◆ 文書抜粋
* * * * * * *
例2 2つのゴールで実施。先にゴールを決めた方の勝ち。ボールの出し方を工夫すればシュート練習としても実施可能。ゴールの距離が遠すぎると、競争意欲が低下するため程よい距離で行うのが良い。
例3 後ろから追いかける選手はシュートを打たれる前にタッチすれば勝利。ボール奪取まで行ってもいいが、トップスピードでの接触による怪我のリスクと実施するメリットを考えて行う必要あり。


このときボールを設定する位置に注意が必要です。

40m地点でボールに達するように設定してしまうと、シュートをするためにそれより前から減速動作が始まってしまいます。

そのため40mのスプリントを要求したい場合には、45m地点にボールを置くなどの工夫が必要です。


④休息時間を長く設定し、本数を少なくする

休息時間の設定に関してもこれまでPITTOCK ROOMではたびたび触れてきました。

関連過去記事
トレーニング効果を最適化する運動休息比へのこだわり ~そのトレーニング、もっと良くできるかも?~

休息時間が短いとより持久力への負荷が高くなり、疲労により最大速度を発揮することが難しくなります。


40〜60mのスプリントは6〜7秒程度で完結します。

スピードトレーニングでは運動休息比を1:10≦に設定することが基本ですが、6〜7秒のスプリントに当てはめると休息時間は1分〜1分10秒以上設定することになります。
* * * * * * *
◆ 抽出データ

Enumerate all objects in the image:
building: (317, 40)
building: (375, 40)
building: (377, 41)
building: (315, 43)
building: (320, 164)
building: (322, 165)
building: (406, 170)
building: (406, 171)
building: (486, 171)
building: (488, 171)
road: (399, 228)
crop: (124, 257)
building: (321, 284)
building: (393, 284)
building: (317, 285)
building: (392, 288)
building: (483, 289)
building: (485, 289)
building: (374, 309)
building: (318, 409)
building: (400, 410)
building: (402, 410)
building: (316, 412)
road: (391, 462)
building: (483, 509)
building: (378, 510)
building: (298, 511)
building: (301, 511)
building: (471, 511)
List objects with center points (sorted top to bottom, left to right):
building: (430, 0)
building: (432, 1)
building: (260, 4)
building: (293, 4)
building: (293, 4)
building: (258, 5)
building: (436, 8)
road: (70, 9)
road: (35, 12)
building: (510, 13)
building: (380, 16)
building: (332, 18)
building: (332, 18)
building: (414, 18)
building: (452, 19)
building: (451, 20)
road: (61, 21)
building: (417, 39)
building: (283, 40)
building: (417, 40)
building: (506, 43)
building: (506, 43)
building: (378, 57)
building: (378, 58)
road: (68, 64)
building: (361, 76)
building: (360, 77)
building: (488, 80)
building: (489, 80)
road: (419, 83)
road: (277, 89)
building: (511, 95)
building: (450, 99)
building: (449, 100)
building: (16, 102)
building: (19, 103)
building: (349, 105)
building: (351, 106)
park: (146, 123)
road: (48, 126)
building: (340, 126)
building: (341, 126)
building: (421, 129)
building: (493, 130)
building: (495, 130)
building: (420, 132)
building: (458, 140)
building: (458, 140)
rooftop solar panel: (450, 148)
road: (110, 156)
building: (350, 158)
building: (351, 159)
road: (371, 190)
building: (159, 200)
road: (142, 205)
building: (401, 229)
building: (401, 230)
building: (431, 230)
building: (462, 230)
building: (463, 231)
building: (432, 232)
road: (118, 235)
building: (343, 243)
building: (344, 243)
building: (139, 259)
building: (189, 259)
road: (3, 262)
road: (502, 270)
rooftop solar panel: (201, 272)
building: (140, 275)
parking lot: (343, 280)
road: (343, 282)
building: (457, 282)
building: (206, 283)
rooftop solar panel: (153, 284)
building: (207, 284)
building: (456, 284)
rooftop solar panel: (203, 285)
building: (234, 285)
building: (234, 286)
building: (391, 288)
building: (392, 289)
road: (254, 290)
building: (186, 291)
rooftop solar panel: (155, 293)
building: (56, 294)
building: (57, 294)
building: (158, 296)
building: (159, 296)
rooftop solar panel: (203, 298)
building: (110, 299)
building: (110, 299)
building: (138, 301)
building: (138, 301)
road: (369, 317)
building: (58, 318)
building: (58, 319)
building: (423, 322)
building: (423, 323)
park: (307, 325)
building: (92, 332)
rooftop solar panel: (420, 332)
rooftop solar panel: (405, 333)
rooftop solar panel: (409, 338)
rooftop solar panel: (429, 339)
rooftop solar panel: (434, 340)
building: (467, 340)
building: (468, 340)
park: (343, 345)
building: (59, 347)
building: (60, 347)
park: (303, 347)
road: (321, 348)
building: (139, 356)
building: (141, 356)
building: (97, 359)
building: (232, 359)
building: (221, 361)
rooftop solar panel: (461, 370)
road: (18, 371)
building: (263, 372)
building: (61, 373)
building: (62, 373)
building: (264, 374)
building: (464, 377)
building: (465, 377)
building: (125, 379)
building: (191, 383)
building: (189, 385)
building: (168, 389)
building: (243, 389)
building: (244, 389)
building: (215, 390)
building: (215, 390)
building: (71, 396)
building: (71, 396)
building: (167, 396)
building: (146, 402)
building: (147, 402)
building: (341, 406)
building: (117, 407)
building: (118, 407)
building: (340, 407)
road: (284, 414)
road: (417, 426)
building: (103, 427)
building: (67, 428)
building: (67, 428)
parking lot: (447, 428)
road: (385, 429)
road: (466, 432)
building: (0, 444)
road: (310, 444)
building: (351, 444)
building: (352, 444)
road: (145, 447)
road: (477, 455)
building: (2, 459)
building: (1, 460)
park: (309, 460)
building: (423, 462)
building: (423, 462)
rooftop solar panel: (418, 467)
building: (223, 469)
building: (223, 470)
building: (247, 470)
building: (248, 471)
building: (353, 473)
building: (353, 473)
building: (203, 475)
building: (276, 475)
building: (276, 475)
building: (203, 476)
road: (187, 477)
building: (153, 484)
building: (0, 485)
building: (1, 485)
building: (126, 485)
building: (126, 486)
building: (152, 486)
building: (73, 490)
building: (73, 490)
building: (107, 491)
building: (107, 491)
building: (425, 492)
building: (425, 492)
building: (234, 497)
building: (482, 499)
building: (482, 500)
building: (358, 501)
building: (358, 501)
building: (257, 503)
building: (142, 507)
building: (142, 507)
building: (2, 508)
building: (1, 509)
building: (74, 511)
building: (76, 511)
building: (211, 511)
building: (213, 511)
* * * * * * *
◆ 指示内容
スプリント練習についての文書抜粋から、「④休息時間を長く設定し、本数を少なくする」から「40〜60mのスプリントは6〜7秒程度で完結します。」までの部分を、「休息時間」を「インターバル」に置き換えて書き直してもらえますか。

◆ 回答文
④インターバルを長く設定し、本数を少なくする

インターバルの設定に関してもこれまでPITTOCK ROOMではたびたび触れてきました。

関連過去記事
トレーニング効果を最適化する運動休息比へのこだわり ~そのトレーニング、もっと良くできるかも?~

インターバルが短いとより持久力への負荷が高くなり、疲労により最大速度を発揮することが難しくなります。


40〜60mのスプリントは6〜7秒程度で完結します。